If the tan is still present, how long can after sun be used?
“The warm but mild September sun can guarantee the prolongation of the tan for a long time with less stressful exposures (the temperatures are much softer). Fundamental to maintain the bronze complexion, hydrate yourself by drinking plenty of water and prefer foods rich in beta-carotene, such as carrots, artichokes, celery, broccoli, tomatoes, cucumbers and aubergines (as vegetables) and melons, strawberries, apricots and cherries (fruit). Hydration with after-sun and creams based on the type of skin and delicate exfoliation is necessary to eliminate dead cells and promote cell turnover to the benefit of any new exposure to the sun “.
Scrubs, masks, peelings: can they be done, resumed?
“Gentle scrubs are recommended when returning from vacation during the first weeks of September (especially if you are faced with the classic episodes in which ‘peels’). Whether or not you purposely expose yourself to the sun to prolong your tan, during the last weeks of summer the light and sun are still intense and the skin is exposed in any case. Gentle exfoliation with scrub and scrub (once a week) promotes cell turnover and prepares the skin making it more receptive to moisturizing creams and refreshing and soothing masks based on aloe, calendula, vitamins, hyaluronic acid. Depending on the type of skin, also evaluate masks based on vegetable carbon to reduce the excess sebum that follows exposure to the sun of those with oily or combination skin.
From the end of the month, on the other hand, when the temperatures drop and you begin to spend less time in the sun and in the open air, you can proceed with chemical peels “.

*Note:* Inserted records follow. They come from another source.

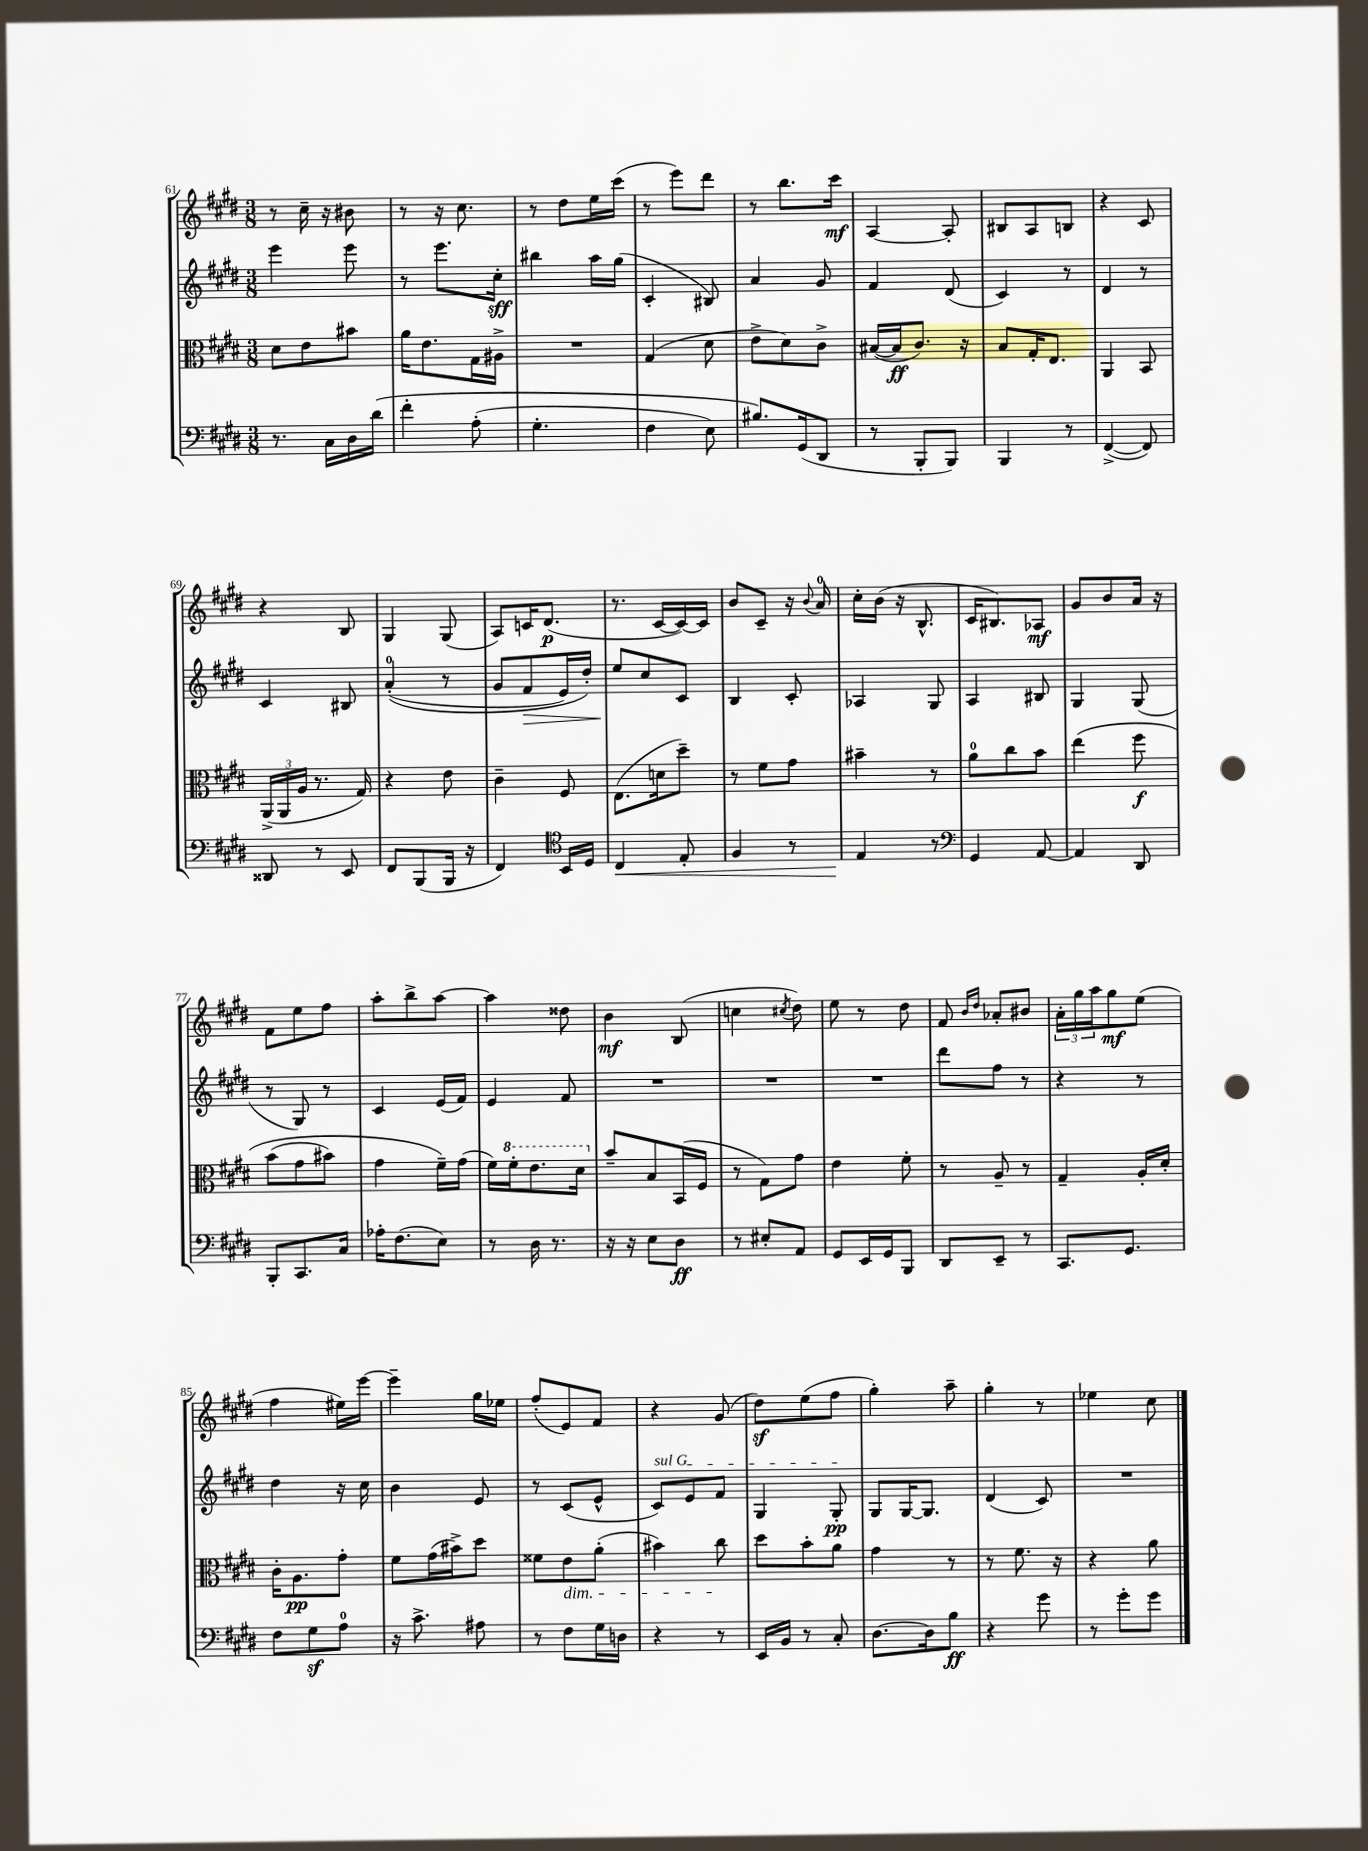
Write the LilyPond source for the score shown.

<<
\new StaffGroup <<
\new Staff = "s0" {
    \clef treble \key e \major \numericTimeSignature \time 3/8
    r8 cis''16-- r16 bis'8 |
    r8 r16 cis''8. |
    r8 dis''8 e''16 cis'''16( |
    r8 e'''8) dis'''8 |
    r8 b''8. cis'''16\mf |
    a4~ a8-. |
    bis8 a8 b8 |
    r4 cis'8 |
    r4 b8 |
    gis4 gis8( |
    a8) c'16 dis'8.\p( |
    r8. cis'16~ cis'16~) cis'16 |
    b'8 cis'8-- r16 \appoggiatura { b'8 } a'16-0 |
    cis''16-. b'16( r16 b8.-^ |
    cis'16 bis8.) aes8\mf |
    gis'8 b'8 a'16 r16 |
    fis'8 e''8 fis''8 |
    a''8-. b''8-> a''8~ |
    a''4 disis''8 |
    b'4\mf b8( |
    c''4 \acciaccatura { cis''8 } dis''8) |
    e''8 r8 dis''8 |
    fis'8 \grace { b'16 dis''16 } aes'8-. bis'8 |
    \tuplet 3/2 { a'16-. gis''16 a''16 } gis''8\mf e''8( |
    fis''4 eis''16) e'''16~ |
    e'''4-- gis''16 ees''16 |
    fis''8-.( e'8) fis'8 |
    r4 gis'8( |
    dis''8\sf) e''8( fis''8 |
    gis''4-.) a''8-- |
    gis''4-. r8 |
    ees''4 cis''8 \bar "|." |
}
\new Staff = "s1" {
    \clef treble \key e \major \numericTimeSignature \time 3/8
    e'''4 e'''8 |
    r8 e'''8. cis''16-.\sff |
    bis''4 a''16 gis''16( |
    cis'4-. bis8) |
    a'4 gis'8 |
    fis'4 dis'8( |
    cis'4) r8 |
    dis'4 r8 |
    cis'4 bis8 |
    a'4-0-.(\( r8 |
    gis'8 fis'8\> e'16) dis''16-.\) |
    e''8\! cis''8 cis'8 |
    b4 cis'8-. |
    aes4 gis8 |
    a4 bis8 |
    gis4 gis8( |
    r8 gis8) r8 |
    cis'4 e'16( fis'16) |
    e'4 fis'8 |
    R4. |
    R4. |
    R4. |
    dis'''8 fis''8 r8 |
    r4 r8 |
    dis''4 r16 cis''16 |
    b'4 e'8 |
    r8 cis'8( e'8-^ |
    \once \override TextSpanner.bound-details.left.text = \markup { \italic "sul G" } cis'8\startTextSpan) e'8 fis'8 |
    gis4 gis8-.\pp\stopTextSpan |
    gis8 gis16~ gis8. |
    dis'4( cis'8) |
    R4. \bar "|." |
}
\new Staff = "s2" {
    \clef alto \key e \major \numericTimeSignature \time 3/8
    dis'8 e'8 bis'8 |
    a'16 e'8. gis16 ais16-> |
    R4. |
    gis4( dis'8 |
    e'8-> dis'8) cis'8-> |
    bis16~( bis16\ff cis'8.) r16 |
    b8 gis16-. e8. |
    a,4 b,8 |
    \tuplet 3/2 { a,16->( a,16 a16 } r8. gis16) |
    r4 e'8 |
    cis'4-- fis8 |
    e8.( d'16 dis''8--) |
    r8 fis'8 gis'8 |
    bis'4-- r8 |
    a'8-0 cis''8 b'8 |
    e''4\( fis''8\f |
    b'8( gis'8 bis'8) |
    gis'4 fis'16--\) gis'16( |
    fis'16) \ottava #1 fis''16-. e''8. dis''16 \ottava #0 |
    b'8-- b8 b,16( fis16 |
    r8 gis8) gis'8 |
    e'4 fis'8-. |
    r8 a8-- r8 |
    gis4-- a16-. dis'16-. |
    cis'16-. a8.\pp gis'8-. |
    fis'8 gis'16( bis'16->) dis''8 |
    fisis'8 e'8\dim a'8-.( |
    bis'4) cis''8\! |
    dis''8 b'8-. a'8 |
    gis'4 r8 |
    r8 fis'8. r16 |
    r4 a'8 \bar "|." |
}
\new Staff = "s3" {
    \clef bass \key e \major \numericTimeSignature \time 3/8
    r8. cis16 dis16 dis'16\( |
    fis'4-. a8-.( |
    gis4.-. |
    fis4 e8) |
    bis8.\) gis,16( dis,8 |
    r8 b,,8-. b,,8) |
    b,,4 r8 |
    fis,4~->( fis,8) |
    disis,8 r8 e,8 |
    fis,8 b,,8( b,,16 r16 |
    fis,4) \clef tenor b,16 dis16 |
    cis4\< e8-. |
    fis4 r8 |
    e4\! r8 |
    \clef bass gis,4 a,8~ |
    a,4 dis,8 |
    b,,8-. cis,8. cis16 |
    aes16-. fis8.( e8) |
    r8 dis16 r8. |
    r16 r16 e8 dis8\ff |
    r8 eis8-. a,8 |
    gis,8 e,16 gis,16 b,,8 |
    dis,8 e,8-- r8 |
    cis,8. gis,8. |
    fis8 gis8\sf a8-0 |
    r16 cis'8.-> ais8 |
    r8 fis8 gis16 d16 |
    r4 r8 |
    e,16 b,16 r8 cis8-. |
    dis8.~ dis16 b8\ff |
    r4 gis'8 |
    r8 gis'8-. gis'8 \bar "|." |
}
>>
>>
\layout { \context { \Score currentBarNumber = #61 } }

“The most superficial layer of the skin – concludes the professor – or stratum corneum, eliminates an infinite number of cells every day: through the chemical peeling it is possible to accelerate this natural exfoliation process. The result is a deep skin regeneration thanks to a controlled exfoliation that repairs the damage of photoaging and eliminates skin imperfections. The application of one or more substances capable of inducing an exfoliative reaction of the skin and the subsequent cell regeneration process is useful. They are classified into superficial, medium and deep and can also help eliminate medium and superficial wrinkles. They must be carried out in the office after an evaluation visit with an aesthetic doctor. Their function is also important to combat acne, dilated pores, dull skin, keratosis, superficial melasma “.
What are the most used substances?
“The substances currently most used for chemical peeling treatments are: Glycolic Acid, Mandelic Acid, Salicidic Acid, Lactic Acid, Pyruvic Acid, Trichloroacetic Acid (TCA), Jessner’s Solution. These acids are used in different concentrations according to the characteristics of each patient’s skin – and in the case of cycles – in a personalized way. The various sessions can in fact be spaced up to 4 weeks apart to allow the skin to complete the reparative process “.